Google’s Play Store is often laced with malware-laced apps and it takes a lot of work to fish them out. According to recent reports, a Chinese company, Shenzhen HAWK, is “secretly behind 24 popular apps seeking dangerous permissions.” As of now, these apps are no longer on the Google Play Store but before their expulsion, they already had 382 million. “We take reports of security and privacy violations seriously,” Google said to Forbes reporter, Zak Doffman. “If we find behaviour that violates our policies, we take action.” And that’s certainly what has happened here. Before we proceed with the report, the 24 apps are listed in the image below
One of the apps, Hi Security, request for “too much” and strange permission within its VPN apps. After a series of investigations, this app was found to have links with Shenzhen HAWK.
Shenzhen HAWK is a subsidiary of TCL Corporation, a huge and partially state-owned Chinese electronics corporation. This is not the first report of TCL’s involvement with malicious apps. Last year, reports of its malicious Weather Forecast app hit the web. In 2017, the Indian government spotted Virus Cleaner (another of the Hi Security apps) to be hiding “spyware or other malware.”
As of the time of yesterday, two apps (Super Battery and Dig It) were still available for download. However, Google has not confirmed that all 24 apps no longer exist on Google Play Store. Nevertheless, if you have installed any of these apps, it is in your interest to uninstall them immediately.
Android User Warning – What Do These Apps Need?
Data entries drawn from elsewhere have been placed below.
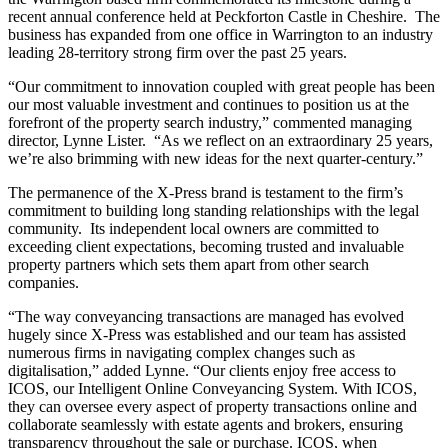
recent annual conference held at Peckforton Castle in Cheshire. The
business has expanded from one office in Warrington to an industry
leading 28-territory strong firm over the past 25 years.
“Our commitment to innovation coupled with great people has been
our most valuable investment and continues to position us at the
forefront of the property search industry,” commented managing
director, Lynne Lister. “As we reflect on an extraordinary 25 years,
we’re also brimming with new ideas for the next quarter-century.”
The permanence of the X-Press brand is testament to the firm’s
commitment to building long standing relationships with the legal
community. Its independent local owners are committed to
exceeding client expectations, becoming trusted and invaluable
property partners which sets them apart from other search
companies.
“The way conveyancing transactions are managed has evolved
hugely since X-Press was established and our team has assisted
numerous firms in navigating complex changes such as
digitalisation,” added Lynne. “Our clients enjoy free access to
ICOS, our Intelligent Online Conveyancing System. With ICOS,
they can oversee every aspect of property transactions online and
collaborate seamlessly with estate agents and brokers, ensuring
transparency throughout the sale or purchase. ICOS, when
While six of the 24 apps need access to the user’s camera, two want to penetrate the phone. This means that they can make phone calls or send messages. From the list, 15 apps need GPS access (users location) and can read data on external storage. In addition, 14 of these apps can return details of a user’s phone and network. In fact, one of these can record audio on its server or on the device while another has access to your contact.
With all these permissions, these apps collectively have access to your entire device. They can also communicate with an external server controlled by their developers. Ever wonder why you get certain advert messages of things you shop for frequently? Once the app has location and user details, it can know your preferences and sell this information to advertisers who will then be able to personalize unwanted ads for you. This is probably the lowest risk associated with these apps.
More importantly, once your device is compromised, other things can follow. They can install other apps on your device which collect your personal information and private stuff.
Please give due care and attention to the apps from unknown developers that you allow onto your devices. These risks are real. The permissions being requested are real, as are the past issues with malware and data theft. As VPNpro warns, “apps that seem innocent may actually be reading and changing your files, selling your data, or much worse—remember, you are the last line of defense against malicious software.”